Sebbene con l’VIII disposizione transitoria si fosse stabilito che “le elezioni dei Consigli regionali e degli organi elettivi delle amministrazioni provinciali” dovessero essere indette “entro un anno dall’entrata in vigore della Costituzione” dobbiamo attendere il 1970 per la prima elezione dei Consigli Regionali ed il loro ingresso nelle storia istituzionale italiana. Nel 1972 vennero poi trasferite alle Regioni alcune funzioni amministrative ma per il vero cambiamento dobbiamo attendere addirittura la riforma del 2001 (approvata con una maggioranza di centrosinistra e poi confermata da un referendum) che puntava a dare allo Stato italiano un assetto federalista, spostando i centri di spesa dallo Stato centrale verso quelli periferici avvicinandosi così ai cittadini. Con questa riforma si consegnò alle regioni autonomia finanziaria (come spendere i soldi) e organizzativa (quanti consiglieri e quanti assessori avere e quanto pagarli) e si stabilì quali fossero le competenze esclusive dello Stato e quali quelle concorrenti, lasciando alle regioni il compito di occuparsi di tutte le altre (tra cui la più importante la sanità).

Se ad un primo sguardo il percorso che ha portato alla piena efficacia delle regioni potrebbe apparire come una vicenda travagliata ma con un lieto fine, la storia ci ha dimostrato che è stato piuttosto uno dei più clamorosi insuccessi della storia repubblicana. Le ragioni di questo fallimento sono sostanzialmente due:

Il dualismo tra poteri centrali e periferici. Come riportato da un recente articolo sul Sole 24 Ore negli ultimi 14 anni sono stati oltre 1500 i ricorsi presentati alla Consulta. Una lite continua tra Stato e Regioni che paralizza il sistema, rende incerto il diritto e sperpera il denaro dei contribuenti. Se consideriamo poi che molti dei ricorsi hanno riguardato le materie di finanza pubblica e il sistema tributario non facciamo fatica a comprendere chi più di tutti ci ha rimesso: il cittadino.

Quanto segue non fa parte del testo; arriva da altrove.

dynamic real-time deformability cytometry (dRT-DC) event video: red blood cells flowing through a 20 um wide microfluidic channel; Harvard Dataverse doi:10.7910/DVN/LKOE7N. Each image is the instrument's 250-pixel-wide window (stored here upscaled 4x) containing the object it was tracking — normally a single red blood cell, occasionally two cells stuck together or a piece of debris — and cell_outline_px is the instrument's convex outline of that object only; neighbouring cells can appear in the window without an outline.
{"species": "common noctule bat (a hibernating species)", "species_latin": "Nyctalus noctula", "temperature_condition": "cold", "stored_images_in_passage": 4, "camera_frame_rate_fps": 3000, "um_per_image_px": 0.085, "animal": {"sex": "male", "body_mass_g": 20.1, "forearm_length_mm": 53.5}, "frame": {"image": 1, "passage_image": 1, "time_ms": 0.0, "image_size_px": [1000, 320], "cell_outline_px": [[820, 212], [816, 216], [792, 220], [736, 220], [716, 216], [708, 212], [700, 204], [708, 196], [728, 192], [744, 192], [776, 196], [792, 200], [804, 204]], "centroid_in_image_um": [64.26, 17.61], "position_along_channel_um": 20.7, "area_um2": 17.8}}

Mancata responsabilizzazione delle amministrazioni. Se da un lato la riforma del 2001 ha dato sempre maggiore capacità ed autonomia di spesa alle regioni, la stessa non ha mai chiesto agli amministratori locali d’intercettare il denaro necessario a coprirne il fabbisogno. Con il sistema dei trasferimenti è lo Stato che si assume l’onere di alzare le tasse, a copertura degli sperperi regionali, attraverso la fiscalità generale, deresponsabilizzato completamente il cattivo governo periferico. In questo modo le assemblee regionali hanno rapidamente imparato a colpevolizzare lo Stato centrale sia per la crescita delle imposte sia per la riduzione dei servizi offerti dovuti ad una riduzione dei trasferimenti dal centro verso la periferia. Una delle peggiori classi politiche del nostro paese (quella dei consigli regionali) ha in mano una quantità enorme di denaro senza sopportarne la responsabilità del suo utilizzo: gli innumerevoli scandali, che hanno colpito quasi tutte le regioni italiane, ci permettono di non aggiungere altro su questo tema.

In questo post avrei potuto presentare gli innumerevoli grafici che evidenziano come dal 2001 la spesa (e quindi la pressione fiscale) si sia impennata o mostrare quale sia il costo di questo apparato inefficiente, litigioso, incapace e per di più ladro, ma ho preferito evitare di “caricare” la discussione di informazioni, spero note ai molti, per favorire una riflessione su come in Italia un’idea buona (quella del federalismo) riesca ad essere trasformata in una catastrofe che pesa su chi lavora e favorisce un sistema politico inadeguato ed irresponsabile.

Le regioni in questi 14 anni di piena attività hanno dimostrato la loro inutilità e l’incapacità di raggiungere l’obiettivo di avvicinare i centri decisionali ai cittadini. Sperare in una rivisitazione che permetta di riprendere il cammino originale sarebbe pura utopia come inutile, anzi ancor più dannoso, è la via tracciata da Matteo Renzi che punta a mantenere  in piedi un sistema capace di generare consenso, attraverso il clientelismo di prossimità, imponendo un maggior centralismo.

Così come per il Senato anche per le regioni l’unica soluzione adeguata è dunque la loro abolizione.